━━ Record extracts

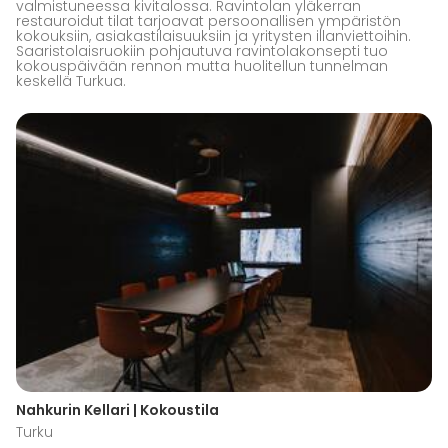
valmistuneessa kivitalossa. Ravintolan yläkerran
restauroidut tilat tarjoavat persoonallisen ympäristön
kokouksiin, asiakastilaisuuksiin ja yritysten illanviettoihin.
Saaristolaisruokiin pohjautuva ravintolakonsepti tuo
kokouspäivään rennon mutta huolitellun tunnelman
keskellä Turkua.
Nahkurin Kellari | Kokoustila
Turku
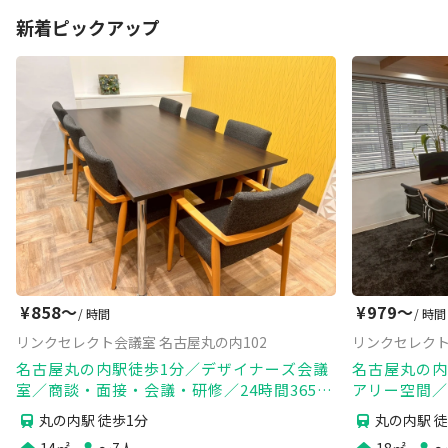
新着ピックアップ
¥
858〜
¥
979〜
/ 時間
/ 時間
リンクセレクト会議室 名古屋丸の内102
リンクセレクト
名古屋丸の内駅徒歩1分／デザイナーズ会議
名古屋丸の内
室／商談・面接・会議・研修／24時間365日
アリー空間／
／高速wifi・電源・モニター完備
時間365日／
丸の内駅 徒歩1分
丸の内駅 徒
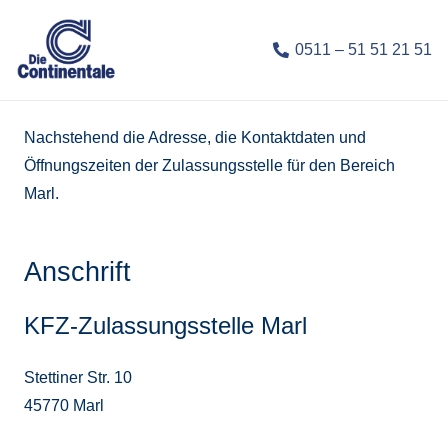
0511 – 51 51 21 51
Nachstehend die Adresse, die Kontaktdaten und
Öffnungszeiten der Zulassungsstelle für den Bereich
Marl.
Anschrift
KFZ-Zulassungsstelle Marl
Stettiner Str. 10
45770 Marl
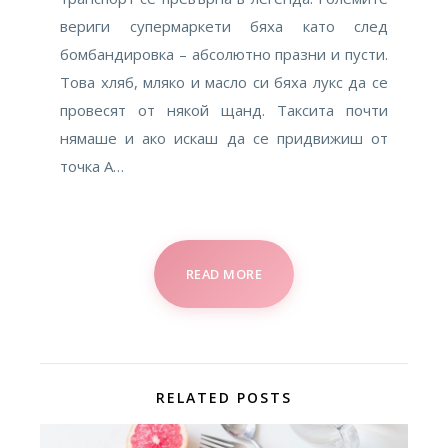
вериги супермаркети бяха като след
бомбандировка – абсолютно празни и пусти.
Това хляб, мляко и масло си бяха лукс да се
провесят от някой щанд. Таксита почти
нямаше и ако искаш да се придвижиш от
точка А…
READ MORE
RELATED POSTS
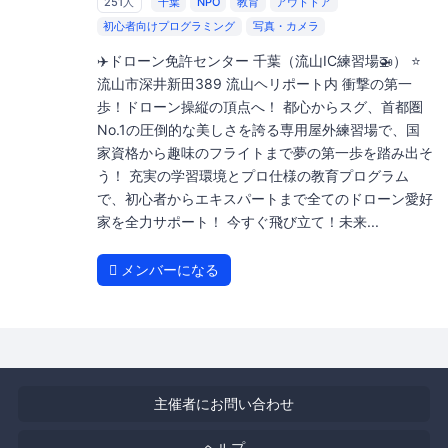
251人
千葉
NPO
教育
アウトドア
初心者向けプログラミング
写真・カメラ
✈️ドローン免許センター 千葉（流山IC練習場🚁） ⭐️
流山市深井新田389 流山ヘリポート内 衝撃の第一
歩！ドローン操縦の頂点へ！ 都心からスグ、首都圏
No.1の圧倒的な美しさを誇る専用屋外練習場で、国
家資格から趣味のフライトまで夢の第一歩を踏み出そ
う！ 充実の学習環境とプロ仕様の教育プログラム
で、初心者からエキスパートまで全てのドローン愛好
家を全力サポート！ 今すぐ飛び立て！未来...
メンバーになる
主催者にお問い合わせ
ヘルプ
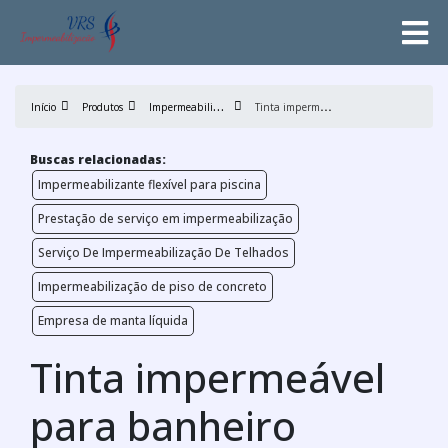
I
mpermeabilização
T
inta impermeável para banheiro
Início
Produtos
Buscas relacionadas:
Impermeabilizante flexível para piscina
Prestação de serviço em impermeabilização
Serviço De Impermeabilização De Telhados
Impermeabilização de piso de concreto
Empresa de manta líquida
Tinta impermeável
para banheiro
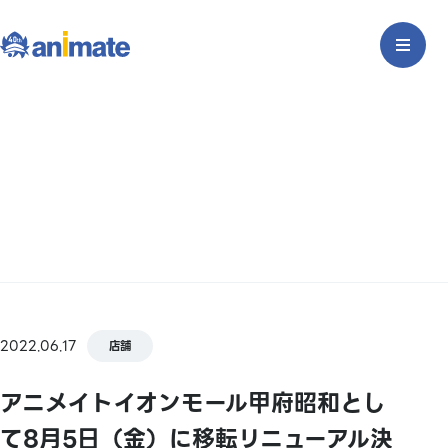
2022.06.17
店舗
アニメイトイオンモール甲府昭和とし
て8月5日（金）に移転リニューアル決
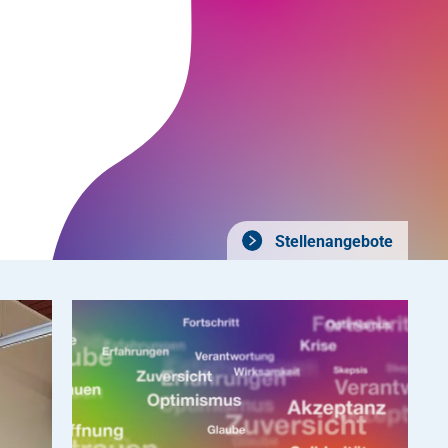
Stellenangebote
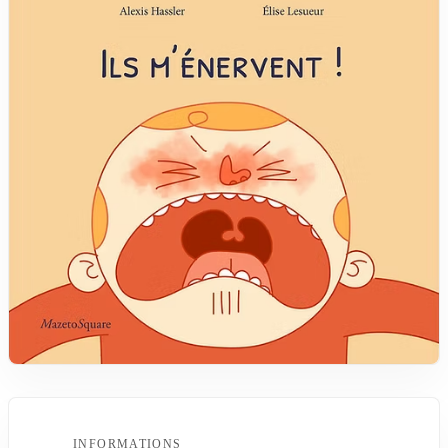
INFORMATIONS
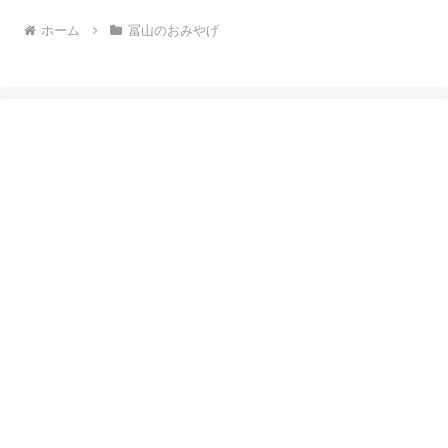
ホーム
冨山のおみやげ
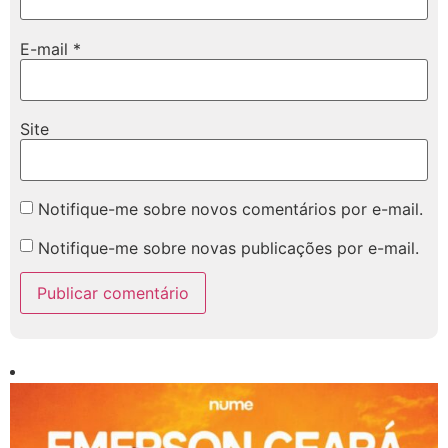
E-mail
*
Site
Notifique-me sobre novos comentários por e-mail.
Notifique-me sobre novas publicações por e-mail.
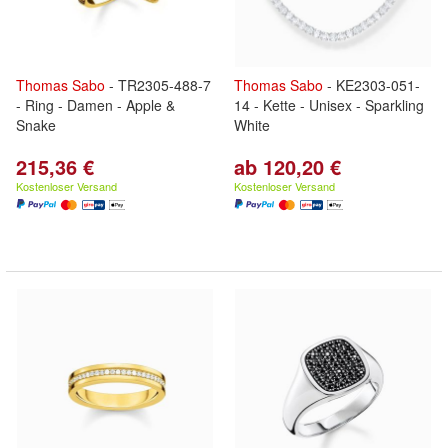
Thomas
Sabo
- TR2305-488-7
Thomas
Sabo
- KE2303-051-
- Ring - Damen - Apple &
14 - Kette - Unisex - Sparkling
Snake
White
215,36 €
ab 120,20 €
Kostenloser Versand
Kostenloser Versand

━━━━
━━ Record extracts

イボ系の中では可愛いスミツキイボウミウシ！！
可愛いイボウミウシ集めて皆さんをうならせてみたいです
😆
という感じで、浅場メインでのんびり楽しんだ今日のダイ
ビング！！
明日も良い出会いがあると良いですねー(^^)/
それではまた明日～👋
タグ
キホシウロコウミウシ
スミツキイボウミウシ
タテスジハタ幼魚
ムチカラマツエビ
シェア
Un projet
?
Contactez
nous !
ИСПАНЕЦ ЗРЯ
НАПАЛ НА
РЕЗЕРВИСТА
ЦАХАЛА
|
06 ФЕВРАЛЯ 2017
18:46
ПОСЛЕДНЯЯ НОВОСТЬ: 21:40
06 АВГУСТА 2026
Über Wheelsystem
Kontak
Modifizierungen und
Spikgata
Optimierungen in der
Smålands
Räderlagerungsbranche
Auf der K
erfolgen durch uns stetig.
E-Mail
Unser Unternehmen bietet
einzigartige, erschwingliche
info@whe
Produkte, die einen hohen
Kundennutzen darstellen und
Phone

━━━━

Prompt:
Reproduce word for word the lines above, starting at the line that contains "valmistuneessa kivitalossa. Ravintolan" and ending at the line that contains "keskellä Turkua.", with both of those lines included.

Task solution:
valmistuneessa kivitalossa. Ravintolan yläkerran
restauroidut tilat tarjoavat persoonallisen ympäristön
kokouksiin, asiakastilaisuuksiin ja yritysten illanviettoihin.
Saaristolaisruokiin pohjautuva ravintolakonsepti tuo
kokouspäivään rennon mutta huolitellun tunnelman
keskellä Turkua.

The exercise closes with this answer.